As a working mom, I have to switch gears quickly and often. The moment I step into the office, my brain hardens, focused on meetings, agendas, performance indicators, emails, and reports. The moment I step inside my home, my brain softens, focused on diapers, meals, cleanups, playtime, and hugs and kisses.
Both roles require me to stretch my limits, multi-task, communicate, and listen. I’ve been doing this for almost five years and it hasn’t gotten any easier, especially since I had my second. Just when things were starting to calm down, I got pregnant and it started all over again.
On one day, I had a particularly frustrating time at work.
I was jumping around from meeting to meeting, trying to catch up on emails while responding to questions and messages from my team. The day was busy but I didn’t feel productive. I didn’t check off a single task on the to-do list I created that morning. I felt defeated. I had been running around in circles, starting things, adding things to the list, and doing small bits of writing here and there but never completing anything.
I came home absolutely drained. My kids came up to hug me and as I was running my fingers through the hair on their sweaty little heads, I could see a pile of dirty dishes in the sink, toys scattered all over the floor, and various socks hanging on the stairs for their dear lives. I wanted to get angry and start the nagging process.
But I sat down with my kids and started to play with them.

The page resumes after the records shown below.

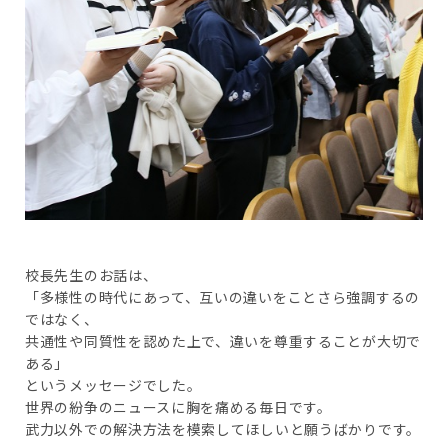
校長先生のお話は、
「多様性の時代にあって、互いの違いをことさら強調するの
ではなく、
共通性や同質性を認めた上で、違いを尊重することが大切で
ある」
というメッセージでした。
世界の紛争のニュースに胸を痛める毎日です。
武力以外での解決方法を模索してほしいと願うばかりです。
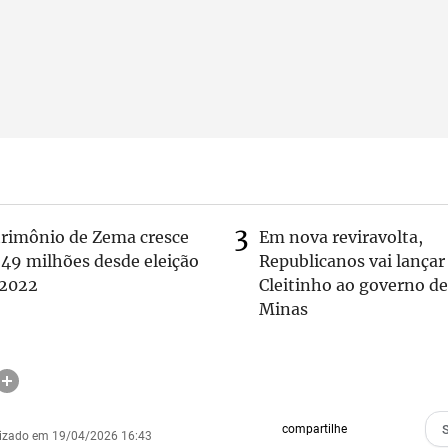
trimônio de Zema cresce
Em nova reviravolta,
 49 milhões desde eleição
Republicanos vai lançar
 2022
Cleitinho ao governo de
Minas
compartilhe
lizado em 19/04/2026 16:43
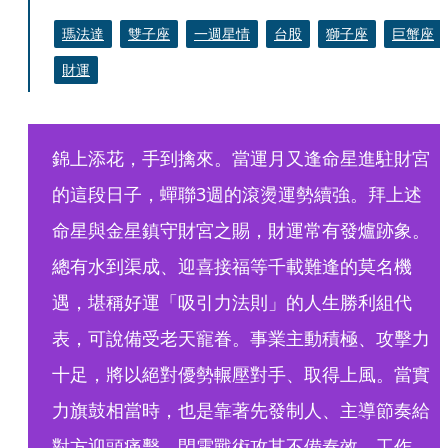
瑪法達
雙子座
一週星情
台股
獅子座
巨蟹座
財運
錦上添花，手到擒來。當運月又逢命星進駐財宮
的這段日子，蟬聯3週的滾燙運勢續強。拜上述
命星與金星鎮守財宮之賜，財運常有發爐跡象。
總有水到渠成、迎喜接福等千載難逢的莫名機
遇，堪稱好運「吸引力法則」的人生勝利組代
表，可說備受老天寵眷。事業主動積極、攻擊力
十足，將以絕對優勢輾壓對手、取得上風。當實
力旗鼓相當時，也是靠著先發制人、主導節奏給
對方迎頭痛擊。閃電戰術攻其不備奏效。工作、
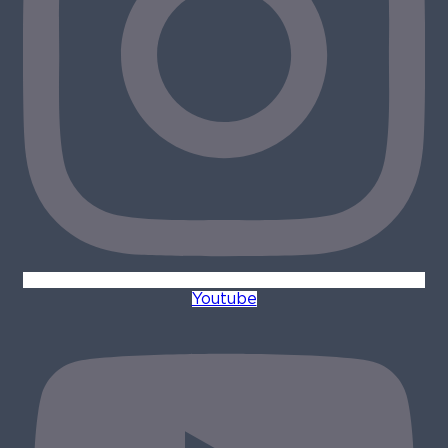
Youtube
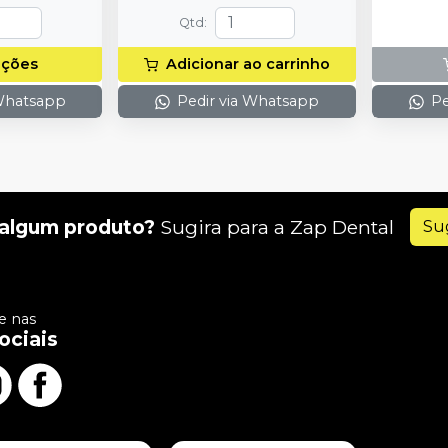
(neutralizante de peróxidos) + 1
Cunhas Pr
Qtd
:
espátula e uma placa para
- 10 de c
preparo do gel e 1 Top Dam
Anel Univ
pções
Adicionar ao carrinho
com 2g.
1 Alicate 
Auxiliar.
 Whatsapp
Pedir via Whatsapp
Pe
algum produto?
Sugira para a
Zap Dental
Su
 nas
ociais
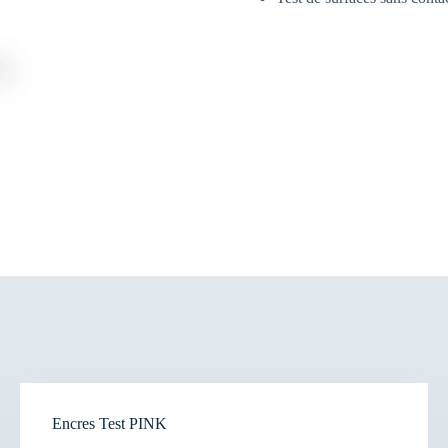
Encres Test PINK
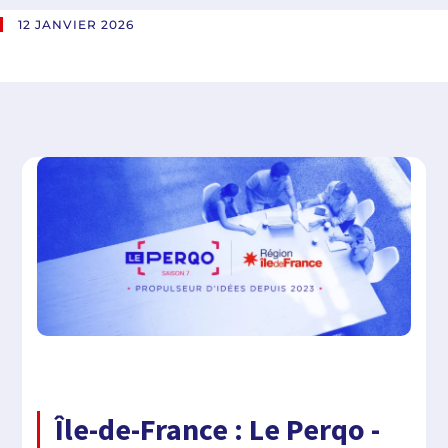
12 JANVIER 2026
Île-de-France : Le Perqo -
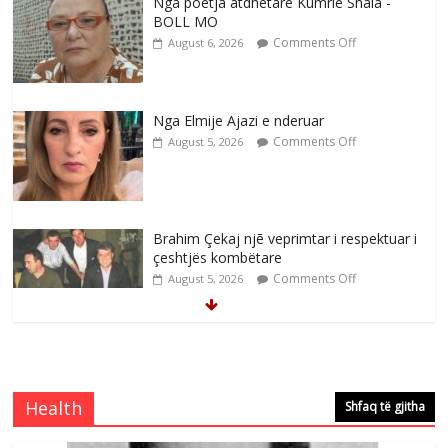
Nga poetja atdhetare Kumrie Shala -
BOLL MO
Comments Off
August 6, 2026
Nga Elmije Ajazi e nderuar
Comments Off
August 5, 2026
Brahim Çekaj njē veprimtar i respektuar i
çeshtjës kombëtare
Comments Off
August 5, 2026
Çlirimtari Mentor Mushkolaj nderohet
me mirenjohje nga Xhevdet Qeriqi Dega
e invalidëve në Fushë Kosovë
Health
Shfaq të gjitha
Comments Off
August 4, 2026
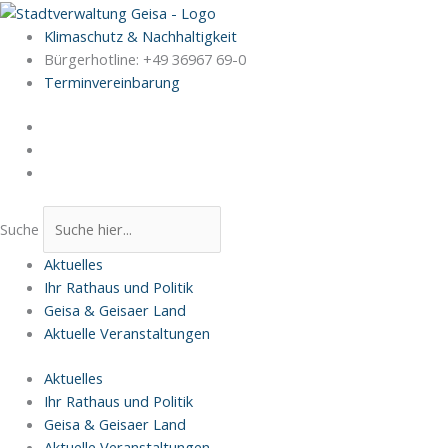
Zum
Inhalt
Klimaschutz & Nachhaltigkeit
springen
Bürgerhotline: +49 36967 69-0
Terminvereinbarung
Suche
Aktuelles
Ihr Rathaus und Politik
Geisa & Geisaer Land
Aktuelle Veranstaltungen
Aktuelles
Ihr Rathaus und Politik
Geisa & Geisaer Land
Aktuelle Veranstaltungen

The longer I was on the floor, the more frustrated I felt. I should be enjoying this time with my kids. They were being super cute but I was just sitting here, feeling helplessly restless.
So I took a huge breath, walked over to the sink, and put my gloves on. The kids were busy playing; I could hear their chitter-chatter and giggles. With each dish I washed, I felt more productive.
I was about to tackle the greasy pan when my daughter came up and asked me to play with her.
I turned around and I looked her in the eyes and said, “Not right now because I need to clean the dishes but I will come after I am done.” She looked down for a second, shrugged, and ran along.
I felt a bit of guilt since I hadn’t seen her all day and the first moment she asked me to play, I refused. But then I kept washing the dishes.
The citrusy smell of the dish soap combined with the warmth of the steam on my arms was actually kind of soothing. The repetitive motions of rubbing the sponge on the surface of the greasy pan helped me decompress. The mindful activity enabled me to wind down.
After I was finished, I looked at the pile of clean dishes neatly placed on the drying rack. I told myself that I completed something today.
I felt a sense of accomplishment. I took off my gloves and I headed over to the living room. I sat down and started playing with my kids. This time, I was fully engaged and actively participating in their shenanigans, chasing them around, picking them up, and singing horribly.
From that day forward, I made a little pact with myself. Sure, my kids bring me joy, but I can’t depend on them to make me happy. I have to do that for myself.
If I’ve had a tough day at work, it doesn’t mean I can completely shut that part of my day when I come home. Whether it’s feeling unproductive, overwhelmed, or depleted, I need a moment to transition, appreciating what it feels like without my mom or work hat on.